Wintermute: Market liquidity is expected to improve in Q1 2026, with future catalysts likely coming from policy and interest rate expectations rather than crypto intranet liquidity.

2025/11/18 17:01
2 min read
For feedback or concerns regarding this content, please contact us at crypto.news@mexc.com

PANews reported on November 18th that cryptocurrency market maker Windemute analyzed that last week's decline in the cryptocurrency market was mainly driven by the repricing of expectations for a December rate cut by the Federal Reserve, rather than a problem with market fundamentals. Bitcoin needs to re-enter a trading range to improve market sentiment.

Analysis indicates that the pressure stemmed partly from large holders reducing their positions. While the sell-off from Q4 to Q1 is typically seasonal, this trend occurred earlier this year, partly due to market expectations that the four-year cycle might suggest weaker performance in the coming year. This expectation accelerated risk aversion and amplified market volatility. However, this decline lacked substantial fundamental issues and was primarily driven by US macroeconomic factors.

Despite the impact of short-term interest rate adjustments on market sentiment, there are no signs of a deterioration in the global macroeconomic environment. The world remains in an easing cycle: Japan plans an $110 billion stimulus package, China continues its easing policies, the US quantitative easing program will end next month, and fiscal stimulus channels remain active. The market is currently more driven by macroeconomic factors, and the lack of new data to support interest rate expectations has led to increased market responsiveness.

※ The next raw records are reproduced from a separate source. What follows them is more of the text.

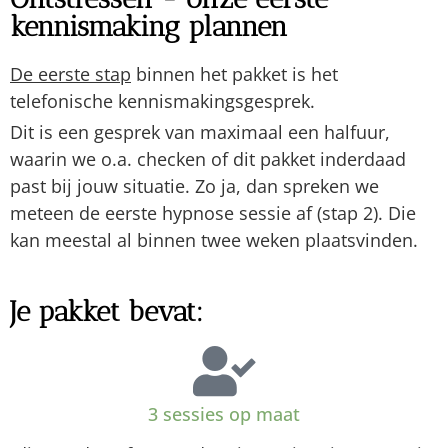
kennismaking plannen
De eerste stap
binnen het pakket is het
telefonische kennismakingsgesprek.
Dit is een gesprek van maximaal een halfuur,
waarin we o.a. checken of dit pakket inderdaad
past bij jouw situatie. Zo ja, dan spreken we
meteen de eerste hypnose sessie af (stap 2). Die
kan meestal al binnen twee weken plaatsvinden.
Je pakket bevat:
3 sessies op maat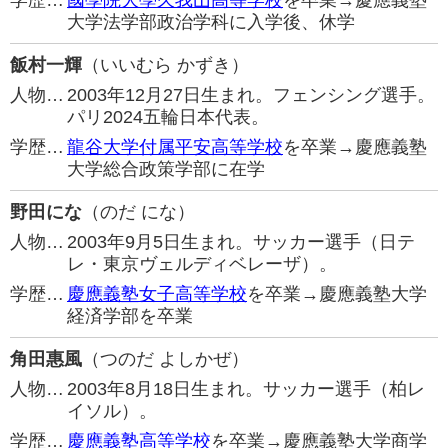
学歴…
國學院大學久我山高等学校
を卒業→慶應義塾
大学法学部政治学科に入学後、休学
飯村一輝
（いいむら かずき）
人物…
2003年12月27日生まれ。フェンシング選手。
パリ2024五輪日本代表。
学歴…
龍谷大学付属平安高等学校
を卒業→慶應義塾
大学総合政策学部に在学
野田にな
（のだ にな）
人物…
2003年9月5日生まれ。サッカー選手（日テ
レ・東京ヴェルディベレーザ）。
学歴…
慶應義塾女子高等学校
を卒業→慶應義塾大学
経済学部を卒業
角田惠風
（つのだ よしかぜ）
人物…
2003年8月18日生まれ。サッカー選手（柏レ
イソル）。
学歴…
慶應義塾高等学校
を卒業→慶應義塾大学商学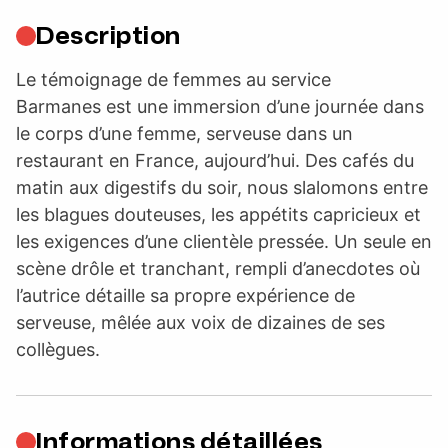
Description
Le témoignage de femmes au service
Barmanes est une immersion d’une journée dans
le corps d’une femme, serveuse dans un
restaurant en France, aujourd’hui. Des cafés du
matin aux digestifs du soir, nous slalomons entre
les blagues douteuses, les appétits capricieux et
les exigences d’une clientèle pressée. Un seule en
scène drôle et tranchant, rempli d’anecdotes où
l’autrice détaille sa propre expérience de
serveuse, mêlée aux voix de dizaines de ses
collègues.
Informations détaillées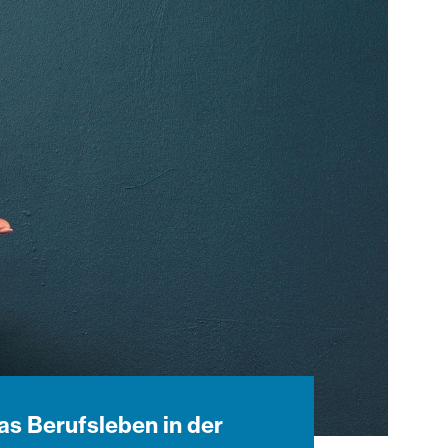
as Berufsleben in der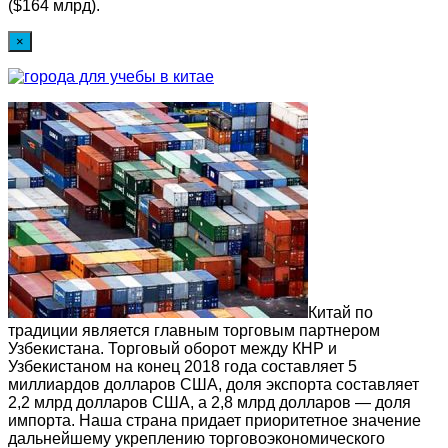
($164 млрд).
×
Китай по
традиции является главным торговым партнером
Узбекистана. Торговый оборот между КНР и
Узбекистаном на конец 2018 года составляет 5
миллиардов долларов США, доля экспорта составляет
2,2 млрд долларов США, а 2,8 млрд долларов — доля
импорта. Наша страна придает приоритетное значение
дальнейшему укреплению торговоэкономического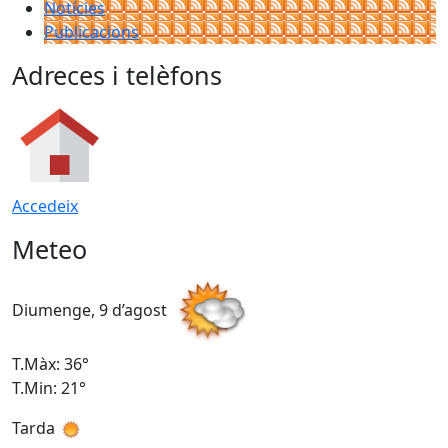
Notícies
Publicacions
Adreces i telèfons
Accedeix
Meteo
Diumenge, 9 d’agost
D
T.Màx: 36°
T
T.Min: 21°
T
Tarda
T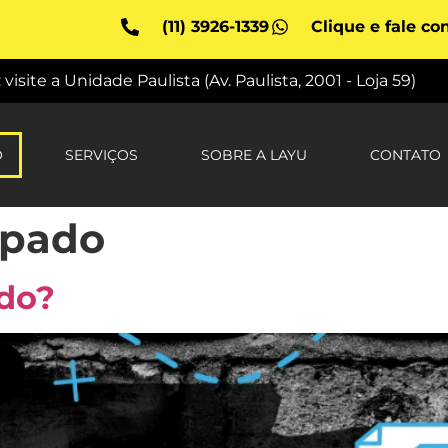
(11) 3926-1339
Clique e fale co
site a Unidade Paulista (Av. Paulista, 2001 - Loja 59)
O
SERVIÇOS
SOBRE A LAYU
CONTATO
apado
ado?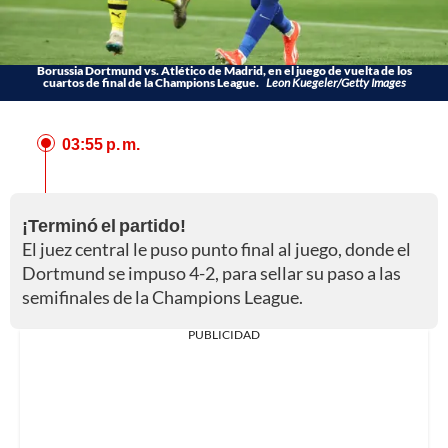
Borussia Dortmund vs. Atlético de Madrid, en el juego de vuelta de los
cuartos de final de la Champions League.
Leon Kuegeler/Getty Images
03:55 p. m.
¡Terminó el partido!
El juez central le puso punto final al juego, donde el
Dortmund se impuso 4-2, para sellar su paso a las
semifinales de la Champions League.
PUBLICIDAD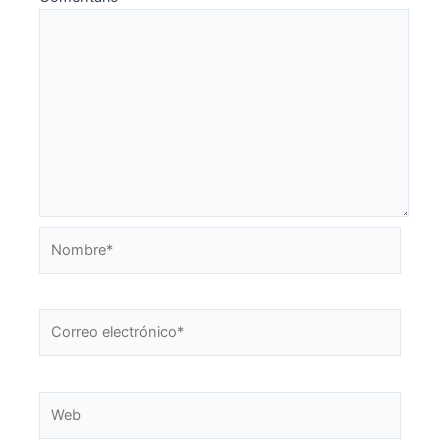
Nombre*
Correo
electrónico*
Web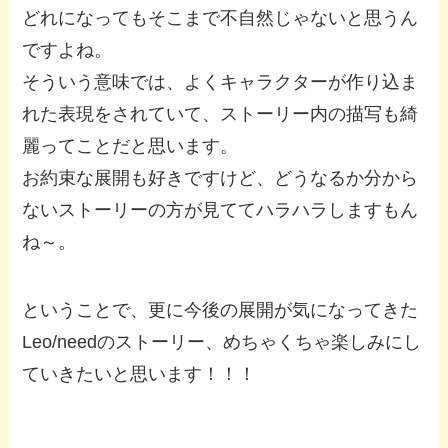
どれになってもそこまで不自然じゃないと思うん
ですよね。
そういう意味では、よくキャラクターが作り込ま
れた表現をされていて、ストーリー内の描写も綺
麗ってことだと思います。
お約束な展開も好きですけど、どうなるか分から
ないストーリーの方が見ててハラハラしますもん
ね～。
ということで、更に今後の展開が気になってきた
Leo/needのストーリー、めちゃくちゃ楽しみにし
ていきたいと思います！！！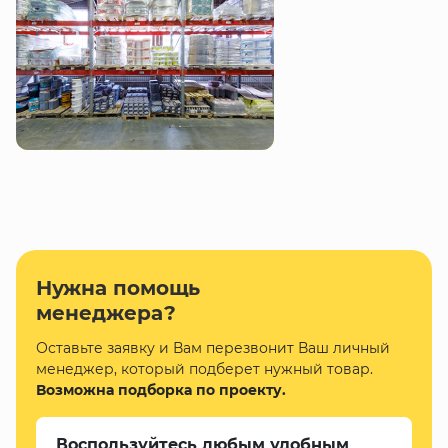
Нужна помощь
менеджера?
Оставьте заявку и Вам перезвонит Ваш личный
менеджер, который подберет нужный товар.
Возможна подборка по проекту.
Воспользуйтесь любым удобным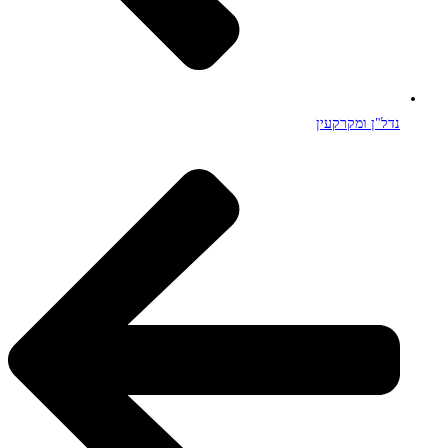
נדל"ן ומקרקעין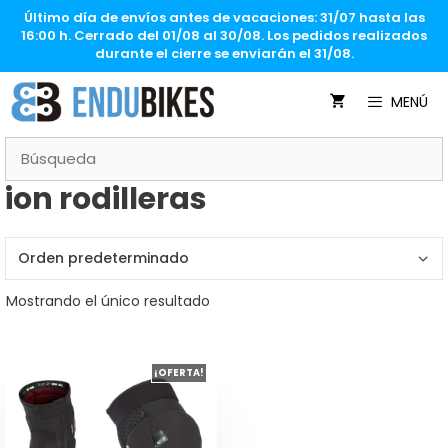
Saltar
Último día de envíos antes de vacaciones: 31/07 hasta las
al
16:00 h. Cerrado del 01/08 al 30/08. Los pedidos realizados
contenido
durante el cierre se enviarán el 31/08.
MENÚ
ion rodilleras
Mostrando el único resultado
Este
¡OFERTA!
producto
tiene
múltiples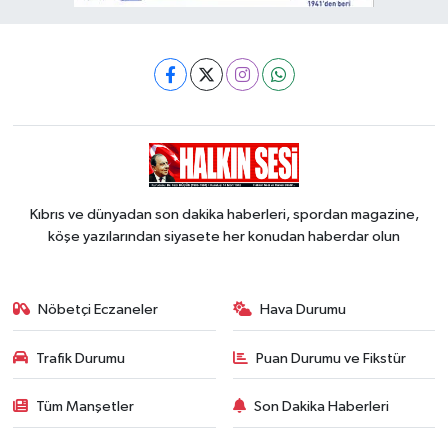
Kıbrıs ve dünyadan son dakika haberleri, spordan magazine,
köşe yazılarından siyasete her konudan haberdar olun
Nöbetçi Eczaneler
Hava Durumu
Trafik Durumu
Puan Durumu ve Fikstür
Tüm Manşetler
Son Dakika Haberleri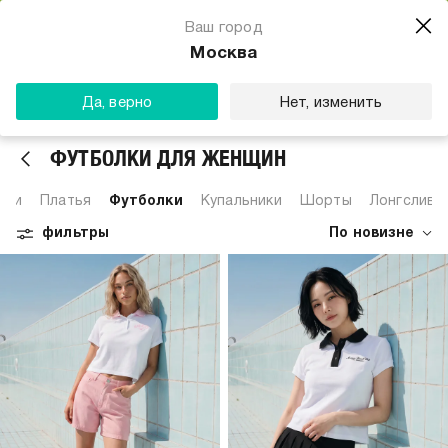
Магазин одежды для тебя
Ваш город
Скачать
☆☆☆☆☆
★★★★★
(23) звезды
Москва
ТВОЕ
Да, верно
Нет, изменить
ФУТБОЛКИ ДЛЯ ЖЕНЩИН
шки
Платья
Футболки
Купальники
Шорты
Лонгсливы
фильтры
По новизне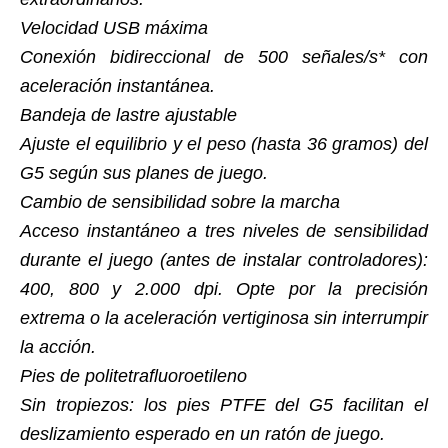
Velocidad USB máxima
Conexión bidireccional de 500 señales/s* con
aceleración instantánea.
Bandeja de lastre ajustable
Ajuste el equilibrio y el peso (hasta 36 gramos) del
G5 según sus planes de juego.
Cambio de sensibilidad sobre la marcha
Acceso instantáneo a tres niveles de sensibilidad
durante el juego (antes de instalar controladores):
400, 800 y 2.000 dpi. Opte por la precisión
extrema o la aceleración vertiginosa sin interrumpir
la acción.
Pies de politetrafluoroetileno
Sin tropiezos: los pies PTFE del G5 facilitan el
deslizamiento esperado en un ratón de juego.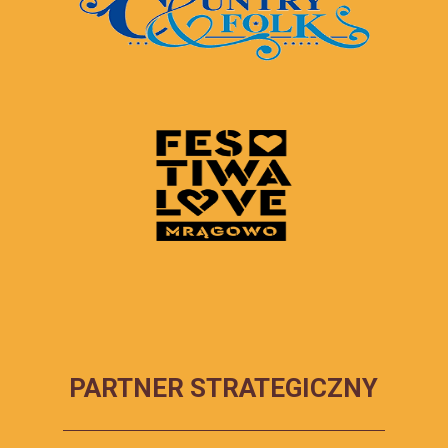
PARTNER STRATEGICZNY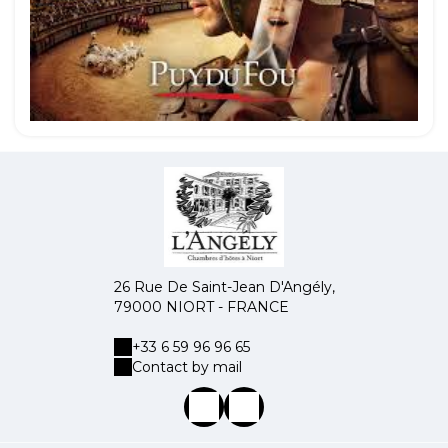
26 Rue De Saint-Jean D'Angély,
79000 NIORT - FRANCE
+33 6 59 96 96 65
Contact by mail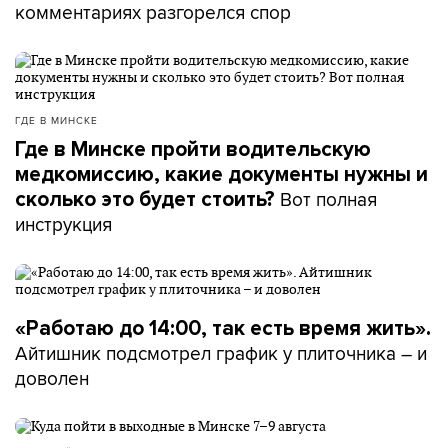
комментариях разгорелся спор
ГДЕ В МИНСКЕ
Где в Минске пройти водительскую
медкомиссию, какие документы нужны и
Вот полная
сколько это будет стоить?
инструкция
«Работаю до 14:00, так есть время жить».
Айтишник подсмотрел график у плиточника – и
доволен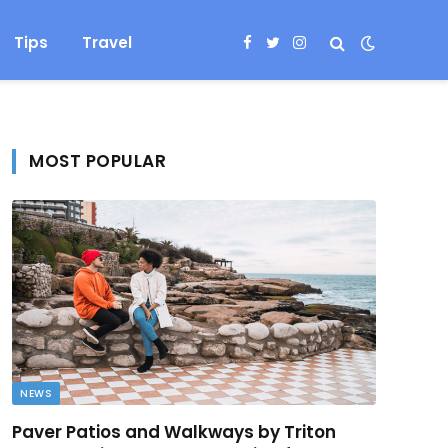
Tips
Travel
Facebook
Twitter
Instagram
MOST POPULAR
NEWS
Paver Patios and Walkways by Triton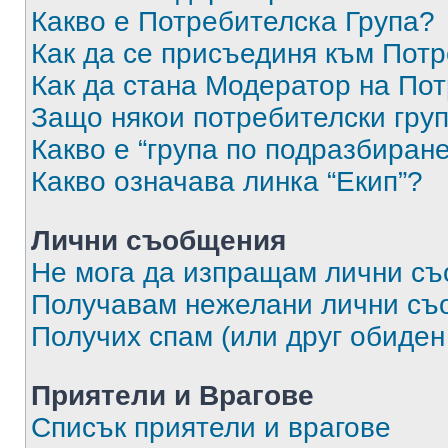
Какво е Потребителска Група?
Как да се присъединя към Потр
Как да стана Модератор на По
Защо някои потребителски груп
Какво е “група по подразбиран
Какво означава линка “Екип”?
Лични съобщения
Не мога да изпращам лични с
Получавам нежелани лични съ
Получих спам (или друг обиден
Приятели и Врагове
Списък приятели и врагове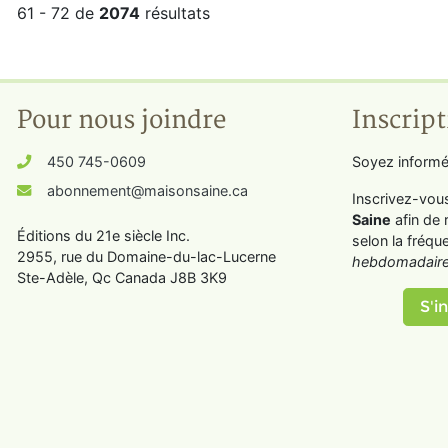
61 - 72 de
2074
résultats
Pour nous joindre
Inscript
450 745-0609
Soyez informé
abonnement@maisonsaine.ca
Inscrivez-vou
Saine
afin de 
Éditions du 21e siècle Inc.
selon la fréqu
2955, rue du Domaine-du-lac-Lucerne
hebdomadaire
Ste-Adèle, Qc Canada J8B 3K9
S'in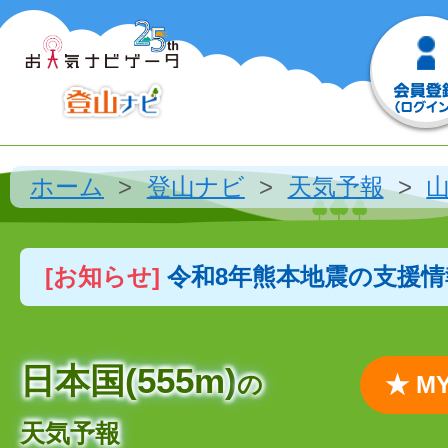
ホーム
登山ナビ
天気予報
[お知らせ]
令和8年熊本地震の支援
日本国(555m)
の
★ 
天気予報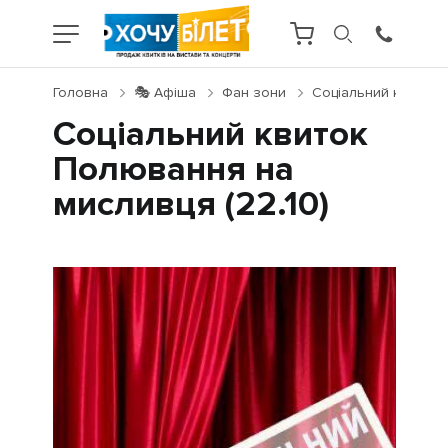
Головна
🎭 Афіша
Фан зони
Соціальний квиток 
Соціальний квиток
Полювання на
мисливця (22.10)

Wintermute believes that Bitcoin's recent decline is more of a macro-driven adjustment than a structural issue. With continued global easing policies, the US quantitative easing program ending next month, and liquidity expected to improve in the first quarter of next year, the overall market environment remains constructive. A recovery in market sentiment requires confirmation from mainstream assets, and future catalysts may come from policy and interest rate expectations rather than liquidity within the crypto industry. Once mainstream assets rebound, the market may see a broader recovery.